▶ **SELECTED EXTRACT**
The FBI rushes to the hotel where Ziegler is taking a meeting with a Senator Wade. She’s telling the Senator that German intelligence has been working cooperatively with a former MI6 agent who showed her a dossier earlier today outlining a plot against America. And at this exact moment, we see Moreau arriving at the MI6 agent’s hotel room, putting a gun in his face and demanding the dossier. The agent insists he doesn’t have it, so Moreau tells him he has to take him to wherever it is. (Recap continues on the next page)
Meanwhile, Cooper takes one more meeting with the President of the United States to try to convince him that Reddington is the only one with the knowledge to stop the plot against Ziegler. Of course, what he doesn’t know is that McMahan has orchestrated that plot with the cooperation of the president. But the simple fact that people know about the plot, even without knowing his specific involvement, puts the president in a precarious situation, I’d say. As Cooper tells him, “You can listen to Ms. McMahan and a prominent German official will die. Or you can listen to me, and she’ll survive.” But about that time, Cooper gets a call that Ziegler has been taken to a secure location, and McMahan tells him smugly, “Well what do you know, looks like you didn’t need Reddington’s help after all.”
WRONG, LADY! (Of course, she already knew that, but still.)
Ziegler might be in an offsite location now, but the hotel has been swept, and no bomb was found. As Senator Wade tries to ask about the dossier she mentioned earlier, Ziegler begins complaining that she can’t breathe. She collapses to the floor…
Where BEETLES start crawling out of her mouth. Damn you, General Shiro!!!!
When Cooper gets word in the car with Panabaker that Ziegler has died, he tells the driver to turn around and go back to the White House. It’s 11:50 p.m. and he needs to tell the president he has 10 minutes to change his mind about Reddington, “Or I’m going to tell The New York Times that he could have saved the life of Germany’s top intelligence officer, but chose not to.” Panabaker tells him that would be career suicide. “Yes,” Cooper agrees — “for the president.”

▶ **RECORD EXTRACTS**
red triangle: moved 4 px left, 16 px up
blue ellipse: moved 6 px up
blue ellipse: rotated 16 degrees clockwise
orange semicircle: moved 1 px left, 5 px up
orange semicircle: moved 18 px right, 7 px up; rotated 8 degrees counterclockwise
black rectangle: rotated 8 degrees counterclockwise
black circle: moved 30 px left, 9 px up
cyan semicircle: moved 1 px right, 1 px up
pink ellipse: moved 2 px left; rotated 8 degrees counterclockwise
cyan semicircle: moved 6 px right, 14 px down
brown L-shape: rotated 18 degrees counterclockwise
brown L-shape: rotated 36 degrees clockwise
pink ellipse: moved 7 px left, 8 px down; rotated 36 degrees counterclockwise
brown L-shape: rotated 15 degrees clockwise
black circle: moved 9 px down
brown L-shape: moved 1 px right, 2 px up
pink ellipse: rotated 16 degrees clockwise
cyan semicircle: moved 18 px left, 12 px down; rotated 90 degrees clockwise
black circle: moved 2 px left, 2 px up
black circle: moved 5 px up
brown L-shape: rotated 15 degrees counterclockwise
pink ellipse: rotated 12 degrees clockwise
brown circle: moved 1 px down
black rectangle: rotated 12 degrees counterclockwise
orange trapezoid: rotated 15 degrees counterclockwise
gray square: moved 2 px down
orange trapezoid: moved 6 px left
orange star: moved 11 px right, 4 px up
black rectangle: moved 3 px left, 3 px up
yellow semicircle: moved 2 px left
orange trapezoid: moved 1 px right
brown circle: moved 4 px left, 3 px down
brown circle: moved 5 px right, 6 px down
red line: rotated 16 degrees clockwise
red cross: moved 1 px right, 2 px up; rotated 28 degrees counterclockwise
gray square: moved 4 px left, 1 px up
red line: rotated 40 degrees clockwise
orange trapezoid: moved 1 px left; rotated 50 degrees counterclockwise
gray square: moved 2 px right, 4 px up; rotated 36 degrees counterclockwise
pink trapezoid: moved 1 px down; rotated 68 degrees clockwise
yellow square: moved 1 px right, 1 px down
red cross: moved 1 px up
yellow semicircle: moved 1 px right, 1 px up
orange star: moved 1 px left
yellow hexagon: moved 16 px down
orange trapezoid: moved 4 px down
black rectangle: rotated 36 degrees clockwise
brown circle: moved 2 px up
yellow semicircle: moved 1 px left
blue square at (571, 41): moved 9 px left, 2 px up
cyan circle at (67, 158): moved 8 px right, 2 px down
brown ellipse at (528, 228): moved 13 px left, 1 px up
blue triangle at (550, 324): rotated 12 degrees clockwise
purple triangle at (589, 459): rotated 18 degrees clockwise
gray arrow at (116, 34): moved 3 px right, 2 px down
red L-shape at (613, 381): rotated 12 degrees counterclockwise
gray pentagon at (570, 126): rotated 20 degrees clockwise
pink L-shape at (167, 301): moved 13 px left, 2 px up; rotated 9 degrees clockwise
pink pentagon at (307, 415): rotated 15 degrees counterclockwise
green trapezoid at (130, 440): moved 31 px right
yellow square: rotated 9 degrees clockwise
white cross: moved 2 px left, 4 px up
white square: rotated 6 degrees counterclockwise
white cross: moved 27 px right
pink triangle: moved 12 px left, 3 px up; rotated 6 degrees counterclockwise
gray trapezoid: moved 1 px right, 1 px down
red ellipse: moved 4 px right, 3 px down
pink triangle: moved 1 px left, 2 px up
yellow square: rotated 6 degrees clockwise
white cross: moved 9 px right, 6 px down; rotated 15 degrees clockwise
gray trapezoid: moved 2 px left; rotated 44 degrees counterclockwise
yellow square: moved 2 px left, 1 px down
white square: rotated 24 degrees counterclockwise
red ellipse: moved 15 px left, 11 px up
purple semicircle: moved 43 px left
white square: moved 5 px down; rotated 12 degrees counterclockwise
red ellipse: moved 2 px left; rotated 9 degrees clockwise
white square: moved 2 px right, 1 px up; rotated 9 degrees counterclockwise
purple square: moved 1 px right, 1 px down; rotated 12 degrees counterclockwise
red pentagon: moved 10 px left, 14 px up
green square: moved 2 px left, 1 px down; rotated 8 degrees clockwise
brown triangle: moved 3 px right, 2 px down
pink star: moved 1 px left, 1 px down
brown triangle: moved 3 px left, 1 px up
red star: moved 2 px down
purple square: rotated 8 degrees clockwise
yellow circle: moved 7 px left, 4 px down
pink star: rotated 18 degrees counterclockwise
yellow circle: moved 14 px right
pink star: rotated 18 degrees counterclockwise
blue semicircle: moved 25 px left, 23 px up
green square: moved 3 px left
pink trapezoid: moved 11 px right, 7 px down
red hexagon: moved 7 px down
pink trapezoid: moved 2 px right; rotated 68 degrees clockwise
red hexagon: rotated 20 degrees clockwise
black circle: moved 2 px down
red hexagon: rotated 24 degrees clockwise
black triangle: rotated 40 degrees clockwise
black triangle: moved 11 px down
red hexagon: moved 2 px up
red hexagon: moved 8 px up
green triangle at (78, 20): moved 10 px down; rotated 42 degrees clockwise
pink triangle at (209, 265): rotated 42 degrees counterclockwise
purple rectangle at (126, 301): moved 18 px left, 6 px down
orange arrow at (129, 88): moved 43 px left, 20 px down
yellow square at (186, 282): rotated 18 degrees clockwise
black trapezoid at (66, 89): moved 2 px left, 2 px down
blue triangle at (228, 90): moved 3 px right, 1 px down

▶ **YOUR TASK**
In the recap, what time is it when Cooper says he needs to tell the president he has 10 minutes to change his mind about Reddington?

▶ **PROBLEM SOLUTION**
It is 11:50 p.m.